Let's hope we see something like this in 2016... And more!
Featured above is a vintage October 2, 1949 ACME press telephoto of the Brooklyn faithful in the midst of some celebratory revelry. The photo was taken during the last game of the season against the Phillies. The Dodgers were clinging on to a one game lead in the National League, and would go on to prove these fans right. They defeated Philadelphia to take the pennant. Photo via an eBay auction I say this morning.
Below are more links to check out:
- You can now follow former Dodgers pitcher Dennis Powell on twitter: @coachpowell48.
- Here is a brief look at Baseball Prospectus' PECOTA projections for the MLB, here. It predicts the Dodgers will have a banner year. Like all projections, of course, you should take it with a grain of salt.
- David Schoenfield at ESPN; "Ranking the teams: 6 through 1." The Dodgers are at #6.
The final word: With an estimated $242 million payroll, the largest in the game, the Dodgers really have only one big star. Oh, Seager is going to be one, Puig still has the potential to play like one and Gonzalez used to be one, but this is a team built on the depth of its 40-man roster.
- Tim Brown at Yahoo Sports unveils his first Power Ranking list of the season. The Dodgers are at #6.
For the first offseason in a while, they do not appear to have traded away an immediate All Star and batting champion. So, that.
- Kenta Maeda appears to be on track. Via a translation from Dylan Herrnandez on twitter, he threw a 30-pitch bullpen session yesterday.

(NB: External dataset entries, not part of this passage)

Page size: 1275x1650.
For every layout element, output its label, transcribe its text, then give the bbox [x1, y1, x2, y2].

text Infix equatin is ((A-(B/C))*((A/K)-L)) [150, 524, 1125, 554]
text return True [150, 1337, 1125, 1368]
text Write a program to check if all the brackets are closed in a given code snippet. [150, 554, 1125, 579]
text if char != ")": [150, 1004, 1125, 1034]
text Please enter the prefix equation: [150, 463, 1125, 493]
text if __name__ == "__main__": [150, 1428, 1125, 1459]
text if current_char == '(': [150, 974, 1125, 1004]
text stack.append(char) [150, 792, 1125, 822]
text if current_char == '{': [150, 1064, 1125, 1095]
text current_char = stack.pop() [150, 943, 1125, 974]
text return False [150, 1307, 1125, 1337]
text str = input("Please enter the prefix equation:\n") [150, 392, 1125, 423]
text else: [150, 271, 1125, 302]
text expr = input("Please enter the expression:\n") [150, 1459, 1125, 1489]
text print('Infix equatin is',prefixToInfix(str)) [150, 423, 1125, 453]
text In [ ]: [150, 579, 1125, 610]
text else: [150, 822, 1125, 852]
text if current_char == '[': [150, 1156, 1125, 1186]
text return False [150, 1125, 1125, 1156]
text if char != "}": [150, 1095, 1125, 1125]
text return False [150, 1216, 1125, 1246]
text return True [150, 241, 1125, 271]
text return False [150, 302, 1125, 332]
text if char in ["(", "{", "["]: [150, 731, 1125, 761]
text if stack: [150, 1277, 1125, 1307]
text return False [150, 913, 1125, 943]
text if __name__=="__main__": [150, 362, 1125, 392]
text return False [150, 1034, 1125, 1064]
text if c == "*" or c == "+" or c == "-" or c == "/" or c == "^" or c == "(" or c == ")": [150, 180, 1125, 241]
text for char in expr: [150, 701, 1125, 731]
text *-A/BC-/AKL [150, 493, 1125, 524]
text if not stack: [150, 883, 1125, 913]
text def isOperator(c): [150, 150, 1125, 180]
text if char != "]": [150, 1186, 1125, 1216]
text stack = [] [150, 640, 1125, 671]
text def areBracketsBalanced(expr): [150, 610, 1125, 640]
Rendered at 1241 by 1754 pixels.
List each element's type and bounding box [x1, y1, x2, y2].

- Via Dave Defreitas at 2080 Baseball, "Scouting the Pacific Rim: The Progression of Kenta Maeda." (Hat Tip: Dustin Nosler on twitter)
I first picked up on the newly-signed Los Angeles Dodger Kenta Maeda in 2008 during his rookie season with the Hiroshima Toyo Carp of the Nippon Professional Baseball League (NPB), while scouting for the Cleveland Indians. He was a highly touted 20-year-old, coming out of the high school baseball factory that is PL Gakuen, and being dropped into a Carp system with a reputation for drafting and developing players better than any team in the NPB. He was blade thin, but the athleticism was obvious; with fast-twitch muscle to burn, he just moved differently than most in everything that he did. He had the velocity, the command, and the secondary, so check those boxes; but what was more intriguing was the way the ball would leave his hand – the stuff really stood out and you could tell that there was more to come.

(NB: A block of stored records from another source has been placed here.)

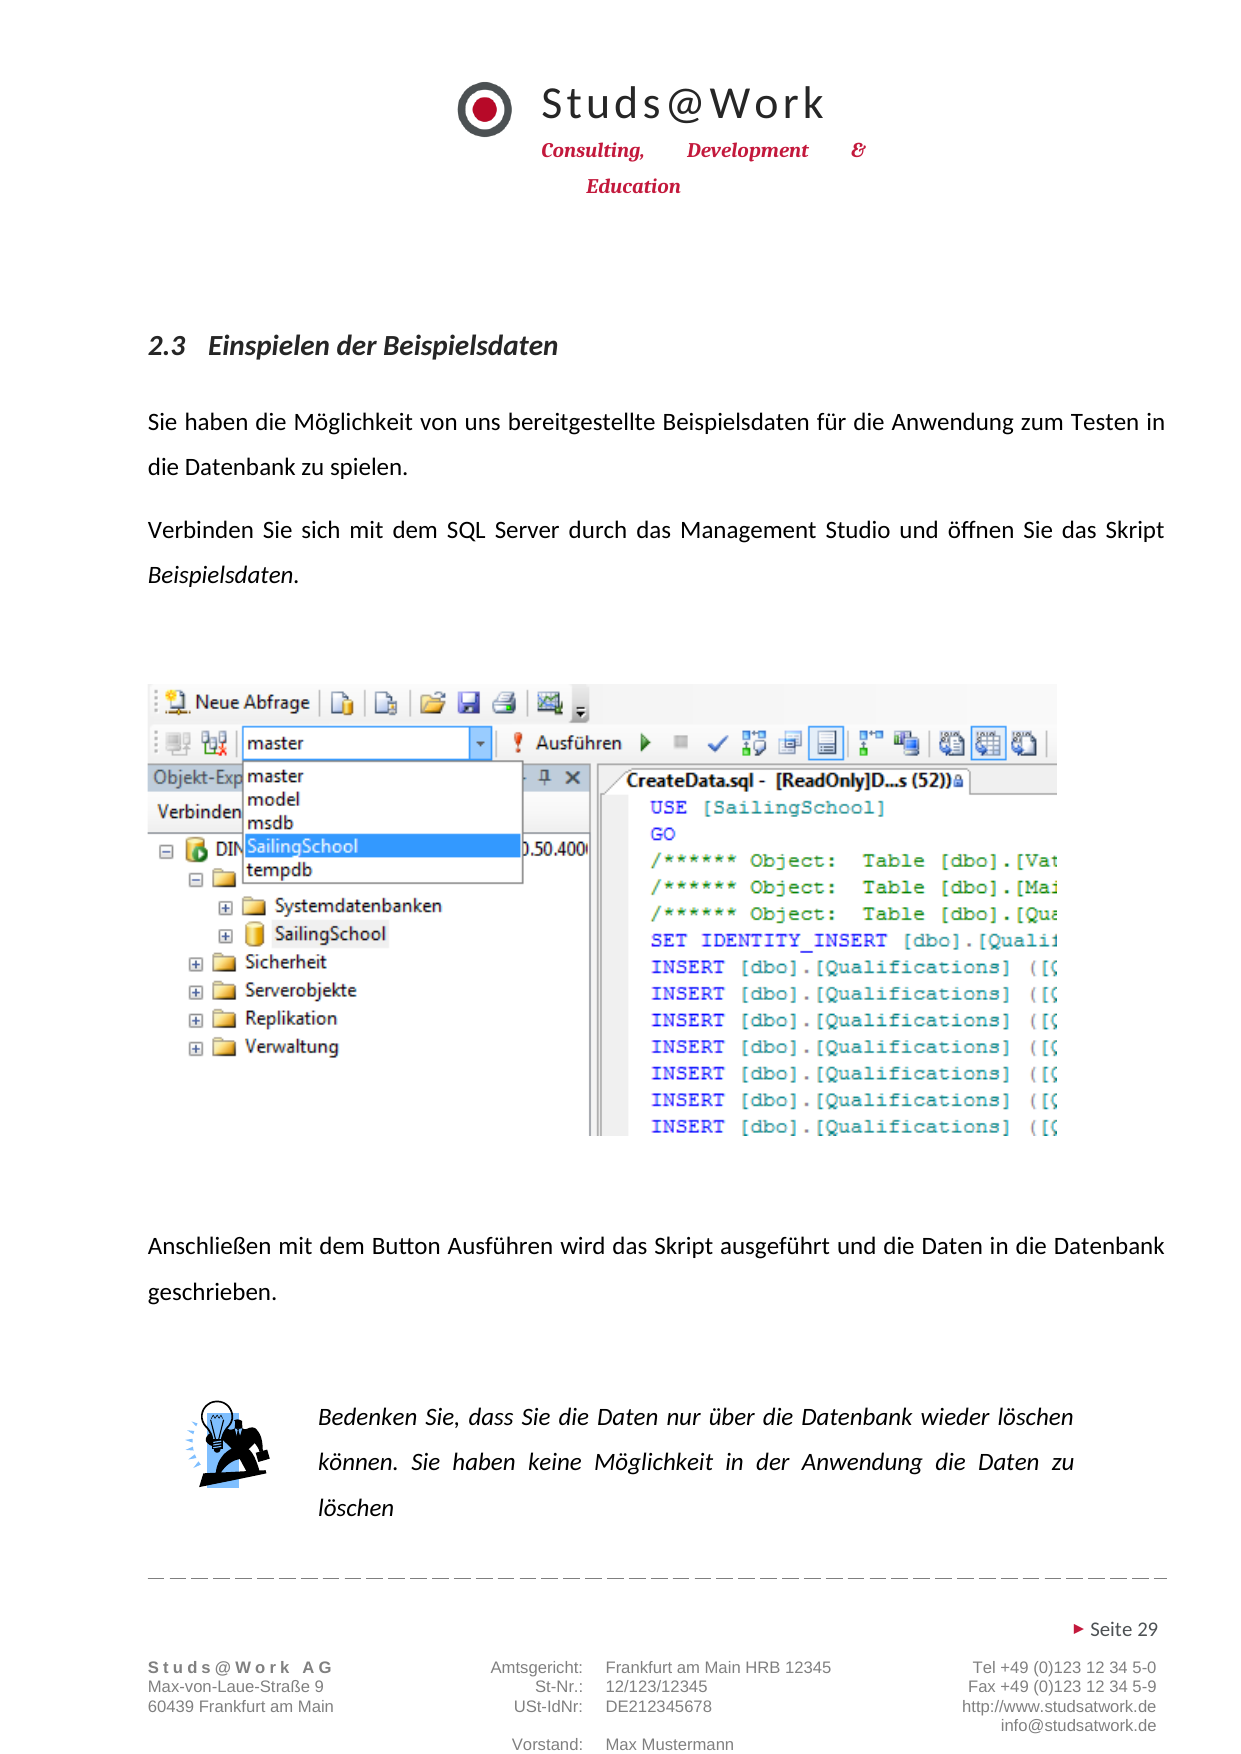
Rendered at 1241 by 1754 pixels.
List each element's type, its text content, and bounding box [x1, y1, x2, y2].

text Anschließen mit dem Button Ausführen wird das Skript ausgeführt und die Daten in die Datenbank geschrieben. [148, 1230, 1167, 1306]
subtitle Einspielen der Beispielsdaten [148, 327, 1167, 363]
text Verbinden Sie sich mit dem SQL Server durch das Management Studio und öffnen Sie das Skript Beispielsdaten. [148, 514, 1167, 590]
picture [147, 684, 1057, 1136]
table_header [174, 1401, 307, 1553]
picture [446, 73, 519, 145]
table_header Bedenken Sie, dass Sie die Daten nur über die Datenbank wieder löschen können. Sie haben keine Möglichkeit in der Anwendung die Daten zu löschen [307, 1401, 1089, 1553]
text Sie haben die Möglichkeit von uns bereitgestellte Beispielsdaten für die Anwendung zum Testen in die Datenbank zu spielen. [148, 406, 1167, 482]
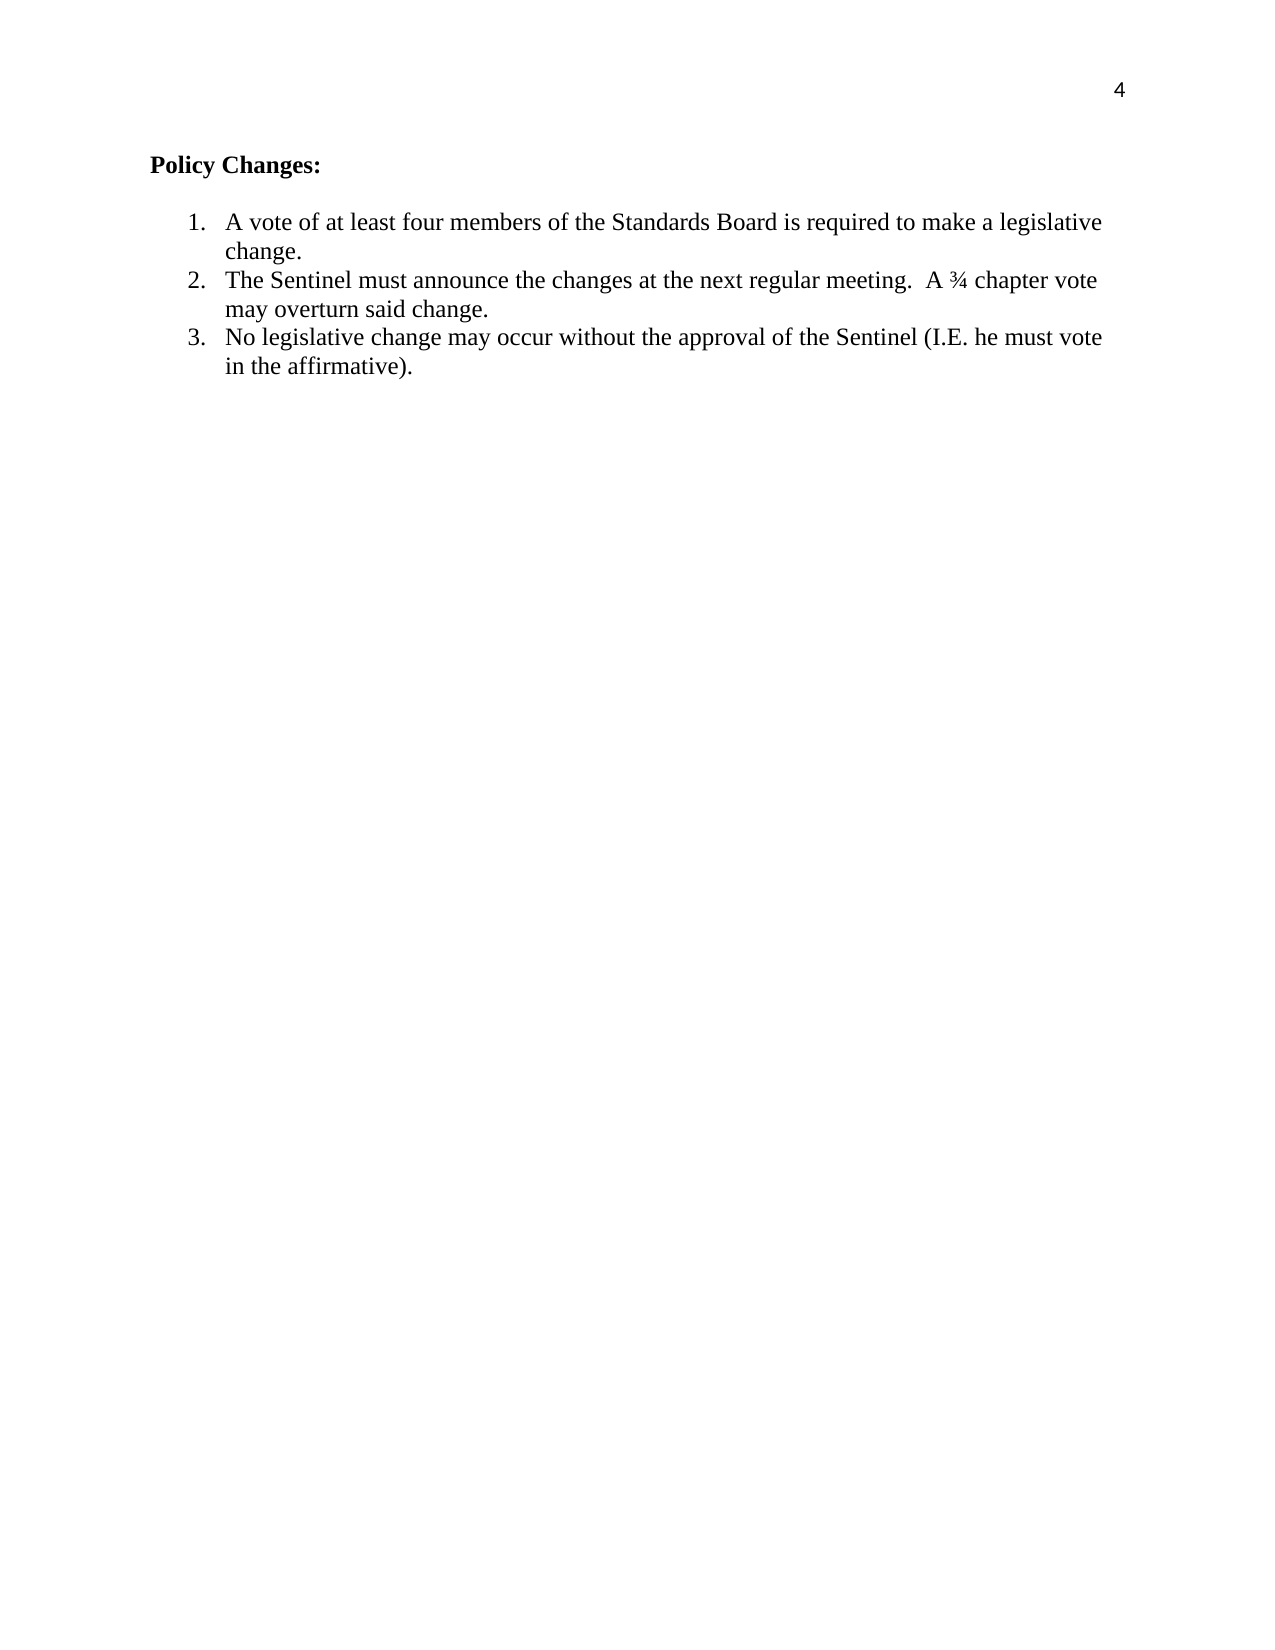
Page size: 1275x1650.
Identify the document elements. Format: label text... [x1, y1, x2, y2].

list No legislative change may occur without the approval of the Sentinel (I.E. he must vote in the affirmative). [187, 322, 1125, 380]
list A vote of at least four members of the Standards Board is required to make a legislative change. [187, 207, 1125, 265]
list The Sentinel must announce the changes at the next regular meeting. A ¾ chapter vote may overturn said change. [187, 265, 1125, 322]
text Policy Changes: [150, 150, 1125, 179]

- Via Ken Gurnick at MLB.com, "Knapp gives notes on Dodgers' young arms."
"I can't be more excited, and not just with the pitchers in Major League camp, but the state of our Minor League pitching as well," said organization pitching coordinator Rick Knapp. "It's an exciting time to be me."
Knapp provides his thoughts on several Dodger pitchers; including Urias and De Leon below:
Urias: "He got a wake-up call struggling at Triple-A last year and learned he has to pitch on the plate more. He's always been ahead of the curve. Now, if we have any concern, it's to build up the innings cautiously. It's a balancing act. I was [Major League pitching coach] with Rick Porcello when he was with the Tigers at age 20. It might mean five-inning starts. We will manage Julio accordingly."

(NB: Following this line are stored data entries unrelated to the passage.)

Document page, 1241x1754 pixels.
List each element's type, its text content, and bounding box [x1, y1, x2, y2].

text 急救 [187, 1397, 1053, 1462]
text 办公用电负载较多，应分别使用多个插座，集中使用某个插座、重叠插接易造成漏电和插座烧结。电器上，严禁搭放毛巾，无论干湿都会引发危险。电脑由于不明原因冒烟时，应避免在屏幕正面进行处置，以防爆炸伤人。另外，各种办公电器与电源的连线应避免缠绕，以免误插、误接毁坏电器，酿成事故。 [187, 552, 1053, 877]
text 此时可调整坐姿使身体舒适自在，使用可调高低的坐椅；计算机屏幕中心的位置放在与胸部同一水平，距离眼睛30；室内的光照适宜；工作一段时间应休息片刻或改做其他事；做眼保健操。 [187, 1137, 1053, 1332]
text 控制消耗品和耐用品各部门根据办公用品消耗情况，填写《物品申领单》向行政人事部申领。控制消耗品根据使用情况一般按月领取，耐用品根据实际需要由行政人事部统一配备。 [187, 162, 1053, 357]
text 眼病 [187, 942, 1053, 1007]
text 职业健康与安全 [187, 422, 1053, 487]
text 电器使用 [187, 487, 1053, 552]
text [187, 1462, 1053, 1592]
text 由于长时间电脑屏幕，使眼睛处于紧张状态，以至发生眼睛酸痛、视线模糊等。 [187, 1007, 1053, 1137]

De Leon: "It seems he's come out of nowhere because he made a big change in his delivery, not throwing across his body, and he lost a lot of weight. Now he's on a mission. He has the makeup, intensity, competitiveness and he's figuring out the strike zone. Nothing he does will surprise me."
- Fast Company ranks, "The Most Innovative Companies of 2016: Top Companies by Sector" and it includes the Dodgers. They are at #6 for their Accelerator program that focuses on incubating a crop of sports startups.